Confusion ensued among media outlets Monday morning when SMU Police officials listed Hunter Green’s death as a ‘homicide’ on the department’s Web site.
Following numerous calls to SMU’s public affairs office, the listing was changed from ‘homicide’ to ‘unexplained death’ around 11 a.m. Monday.
Readers of The Daily Campus and other news outlets have asked all week why Green’s case was initially listed as a homicide, especially when the SMU PD has refused to comment further on the case.
The 911 call for Green obtained from the University Park Police Department Wednesday said students who found him last Friday afternoon suspected he had committed suicide following a “suspicious” email sent to several students that morning.
On Tuesday, the DC reported that SMU officials were simply following FBI protocol by listing Green’s death as a homicide.
However, calls Wednesday to the Dallas FBI field office and the Dallas County medical examiner suggest that the ‘homicide’ designation was arbitrary on SMU’s part and may have caused undue concern at such a sensitive time.
Special Agent Mark White, a media spokesperson for the FBI in Dallas, confirmed there are indeed standards for reporting crimes that are set forth in the Uniform Crime Reporting handbook issued by the bureau. These crimes are compiled in a set of statistics that must be published annually under “The Jeanne Clery Disclosure of Campus Security Policy and Campus Crime Statistics Act.”
However, White said law enforcement agencies and the medical examiner work together to make the final determination on the cause of death in any case, which may take some time. There is not a mandated term agencies must tentatively use to describe a death prior to an official ruling, he said.
Krista George, an investigator with the Dallas County medical examiner, said her office has not ruled Green’s case a homicide, but rather that the official manner and cause of death is pending toxicology results.
Until the medical examiner rules on the case, George said, SMU can list the case however they want.

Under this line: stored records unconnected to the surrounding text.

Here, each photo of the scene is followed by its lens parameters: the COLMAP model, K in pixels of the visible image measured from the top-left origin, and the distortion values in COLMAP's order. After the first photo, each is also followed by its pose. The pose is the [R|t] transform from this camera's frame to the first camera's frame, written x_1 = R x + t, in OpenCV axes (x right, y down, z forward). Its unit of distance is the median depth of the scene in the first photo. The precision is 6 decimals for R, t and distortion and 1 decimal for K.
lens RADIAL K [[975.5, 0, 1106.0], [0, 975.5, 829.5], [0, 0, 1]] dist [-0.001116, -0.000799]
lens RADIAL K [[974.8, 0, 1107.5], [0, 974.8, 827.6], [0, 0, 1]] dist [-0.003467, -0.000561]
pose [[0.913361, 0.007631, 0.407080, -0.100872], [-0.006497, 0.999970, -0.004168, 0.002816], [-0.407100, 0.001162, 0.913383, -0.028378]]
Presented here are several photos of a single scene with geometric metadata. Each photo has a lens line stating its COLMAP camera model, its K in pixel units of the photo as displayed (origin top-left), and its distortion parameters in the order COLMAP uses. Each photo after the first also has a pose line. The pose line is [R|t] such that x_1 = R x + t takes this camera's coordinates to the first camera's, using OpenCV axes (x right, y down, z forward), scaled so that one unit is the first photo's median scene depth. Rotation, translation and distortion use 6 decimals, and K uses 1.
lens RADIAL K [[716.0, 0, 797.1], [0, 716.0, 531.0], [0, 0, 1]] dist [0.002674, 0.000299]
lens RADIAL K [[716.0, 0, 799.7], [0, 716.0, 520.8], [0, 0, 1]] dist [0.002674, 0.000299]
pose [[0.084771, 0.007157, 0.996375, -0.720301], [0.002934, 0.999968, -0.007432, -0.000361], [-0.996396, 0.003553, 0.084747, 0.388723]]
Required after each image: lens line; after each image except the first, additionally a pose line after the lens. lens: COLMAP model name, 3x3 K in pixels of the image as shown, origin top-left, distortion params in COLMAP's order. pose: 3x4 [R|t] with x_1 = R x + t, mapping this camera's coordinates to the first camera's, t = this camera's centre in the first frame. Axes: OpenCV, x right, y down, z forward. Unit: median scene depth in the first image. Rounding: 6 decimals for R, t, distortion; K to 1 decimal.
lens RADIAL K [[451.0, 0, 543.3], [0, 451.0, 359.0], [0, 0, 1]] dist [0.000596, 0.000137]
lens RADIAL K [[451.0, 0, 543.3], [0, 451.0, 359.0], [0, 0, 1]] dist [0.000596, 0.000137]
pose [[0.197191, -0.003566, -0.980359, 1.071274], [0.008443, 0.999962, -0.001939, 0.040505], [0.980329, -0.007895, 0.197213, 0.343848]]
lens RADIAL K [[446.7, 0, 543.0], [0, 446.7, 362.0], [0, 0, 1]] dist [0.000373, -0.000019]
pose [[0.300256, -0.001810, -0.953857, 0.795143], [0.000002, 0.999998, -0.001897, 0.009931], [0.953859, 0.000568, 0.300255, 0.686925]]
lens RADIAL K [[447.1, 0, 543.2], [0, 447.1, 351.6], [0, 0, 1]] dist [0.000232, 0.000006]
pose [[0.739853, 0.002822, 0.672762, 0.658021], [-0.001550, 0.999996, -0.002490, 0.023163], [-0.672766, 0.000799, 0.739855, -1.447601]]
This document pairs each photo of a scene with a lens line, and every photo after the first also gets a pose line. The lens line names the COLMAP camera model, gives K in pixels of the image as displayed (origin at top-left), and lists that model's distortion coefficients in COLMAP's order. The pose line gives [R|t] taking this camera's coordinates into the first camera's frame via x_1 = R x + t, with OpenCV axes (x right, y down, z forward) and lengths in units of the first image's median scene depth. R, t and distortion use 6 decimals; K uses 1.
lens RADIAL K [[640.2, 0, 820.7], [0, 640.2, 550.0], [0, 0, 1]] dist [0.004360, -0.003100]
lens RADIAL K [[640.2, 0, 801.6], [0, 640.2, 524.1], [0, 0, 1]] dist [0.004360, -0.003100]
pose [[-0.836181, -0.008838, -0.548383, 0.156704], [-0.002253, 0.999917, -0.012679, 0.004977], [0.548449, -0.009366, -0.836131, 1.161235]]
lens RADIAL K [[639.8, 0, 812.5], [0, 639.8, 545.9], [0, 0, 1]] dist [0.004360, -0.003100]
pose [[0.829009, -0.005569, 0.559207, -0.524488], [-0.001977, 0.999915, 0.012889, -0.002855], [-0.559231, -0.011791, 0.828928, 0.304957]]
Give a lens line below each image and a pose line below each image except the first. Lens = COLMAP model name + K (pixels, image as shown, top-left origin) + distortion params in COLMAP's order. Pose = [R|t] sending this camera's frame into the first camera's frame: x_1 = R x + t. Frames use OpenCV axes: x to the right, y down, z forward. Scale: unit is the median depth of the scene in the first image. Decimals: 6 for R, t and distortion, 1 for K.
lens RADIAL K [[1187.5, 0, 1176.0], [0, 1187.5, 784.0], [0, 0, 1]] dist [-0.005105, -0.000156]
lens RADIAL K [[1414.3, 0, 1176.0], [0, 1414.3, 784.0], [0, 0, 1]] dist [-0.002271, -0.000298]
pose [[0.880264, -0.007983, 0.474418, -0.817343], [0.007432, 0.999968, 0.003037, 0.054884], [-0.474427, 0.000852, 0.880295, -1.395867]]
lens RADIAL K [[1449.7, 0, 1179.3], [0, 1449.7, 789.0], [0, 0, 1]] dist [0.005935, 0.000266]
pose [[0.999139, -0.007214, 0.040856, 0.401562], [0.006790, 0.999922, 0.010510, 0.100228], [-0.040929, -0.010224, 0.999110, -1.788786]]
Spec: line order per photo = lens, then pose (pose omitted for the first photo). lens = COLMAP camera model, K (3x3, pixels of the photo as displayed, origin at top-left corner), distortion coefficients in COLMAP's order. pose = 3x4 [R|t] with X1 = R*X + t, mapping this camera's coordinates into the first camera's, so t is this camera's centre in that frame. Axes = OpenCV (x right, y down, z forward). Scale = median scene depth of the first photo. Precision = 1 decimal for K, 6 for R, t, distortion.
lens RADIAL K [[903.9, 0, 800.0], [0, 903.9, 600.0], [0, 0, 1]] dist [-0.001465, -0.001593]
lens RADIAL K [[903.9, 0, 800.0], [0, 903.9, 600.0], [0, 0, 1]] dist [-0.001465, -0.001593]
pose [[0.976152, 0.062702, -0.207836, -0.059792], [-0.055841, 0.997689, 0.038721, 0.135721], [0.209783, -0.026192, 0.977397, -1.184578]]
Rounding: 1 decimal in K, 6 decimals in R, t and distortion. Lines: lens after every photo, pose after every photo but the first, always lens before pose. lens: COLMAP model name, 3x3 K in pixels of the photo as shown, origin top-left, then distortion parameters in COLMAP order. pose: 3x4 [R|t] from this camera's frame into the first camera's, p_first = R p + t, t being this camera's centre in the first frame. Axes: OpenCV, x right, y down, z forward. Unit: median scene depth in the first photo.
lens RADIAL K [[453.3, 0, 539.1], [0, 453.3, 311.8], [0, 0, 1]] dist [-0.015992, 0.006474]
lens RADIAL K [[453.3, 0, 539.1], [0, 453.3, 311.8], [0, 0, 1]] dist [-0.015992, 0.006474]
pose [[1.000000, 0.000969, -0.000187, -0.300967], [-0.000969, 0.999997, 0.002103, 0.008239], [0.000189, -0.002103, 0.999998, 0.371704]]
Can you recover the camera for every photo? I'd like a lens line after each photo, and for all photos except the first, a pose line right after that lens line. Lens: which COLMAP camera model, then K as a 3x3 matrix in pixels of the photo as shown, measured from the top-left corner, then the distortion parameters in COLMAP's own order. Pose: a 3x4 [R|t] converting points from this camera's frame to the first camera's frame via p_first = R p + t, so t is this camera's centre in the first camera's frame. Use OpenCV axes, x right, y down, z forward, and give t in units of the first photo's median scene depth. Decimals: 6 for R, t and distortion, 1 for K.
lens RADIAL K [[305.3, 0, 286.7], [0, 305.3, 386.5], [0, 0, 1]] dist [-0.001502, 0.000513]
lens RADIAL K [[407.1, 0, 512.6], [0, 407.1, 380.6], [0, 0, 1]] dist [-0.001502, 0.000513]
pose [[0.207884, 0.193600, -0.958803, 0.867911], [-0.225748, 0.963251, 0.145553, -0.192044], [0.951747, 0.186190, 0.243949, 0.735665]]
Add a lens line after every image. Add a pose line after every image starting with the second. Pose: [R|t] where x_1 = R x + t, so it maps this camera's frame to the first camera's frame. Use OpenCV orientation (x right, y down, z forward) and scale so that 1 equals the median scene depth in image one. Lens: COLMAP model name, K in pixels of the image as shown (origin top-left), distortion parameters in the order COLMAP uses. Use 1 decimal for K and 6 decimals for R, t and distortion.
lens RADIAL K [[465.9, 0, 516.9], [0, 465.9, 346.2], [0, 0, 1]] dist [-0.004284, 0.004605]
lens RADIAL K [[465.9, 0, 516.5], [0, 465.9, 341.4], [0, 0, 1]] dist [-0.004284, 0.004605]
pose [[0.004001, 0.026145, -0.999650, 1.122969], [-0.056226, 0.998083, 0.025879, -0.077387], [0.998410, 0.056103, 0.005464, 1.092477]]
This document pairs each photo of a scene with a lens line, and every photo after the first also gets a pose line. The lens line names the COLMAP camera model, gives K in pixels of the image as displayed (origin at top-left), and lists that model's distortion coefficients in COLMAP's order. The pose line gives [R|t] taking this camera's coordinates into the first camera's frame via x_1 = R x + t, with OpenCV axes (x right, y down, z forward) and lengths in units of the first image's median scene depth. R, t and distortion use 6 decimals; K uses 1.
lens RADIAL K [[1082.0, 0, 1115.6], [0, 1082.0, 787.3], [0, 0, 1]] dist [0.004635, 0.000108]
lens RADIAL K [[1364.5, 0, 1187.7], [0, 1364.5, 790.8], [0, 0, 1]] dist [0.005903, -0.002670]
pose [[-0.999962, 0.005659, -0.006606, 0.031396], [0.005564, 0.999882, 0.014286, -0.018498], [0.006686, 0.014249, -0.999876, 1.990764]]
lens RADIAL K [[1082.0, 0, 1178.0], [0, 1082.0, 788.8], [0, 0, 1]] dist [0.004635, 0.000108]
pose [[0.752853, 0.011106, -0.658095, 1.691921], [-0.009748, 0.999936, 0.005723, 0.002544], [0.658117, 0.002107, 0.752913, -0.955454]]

“They can do whatever they want to do,” George said.
She said each police department has its own set of standard operating procedures that determine how cases are listed and investigated.
“One department can say, ‘we automatically investigate them as a homicide until we know differently,’ or they can say they automatically investigate them as an unexplained death,” George said.
SMU spokesperson Kent Best refused to go on the record with the DC about the ‘homicide’ designation.
A formal declaration from the medical examiner’s office will come in eight to 10 weeks once toxicology results are received.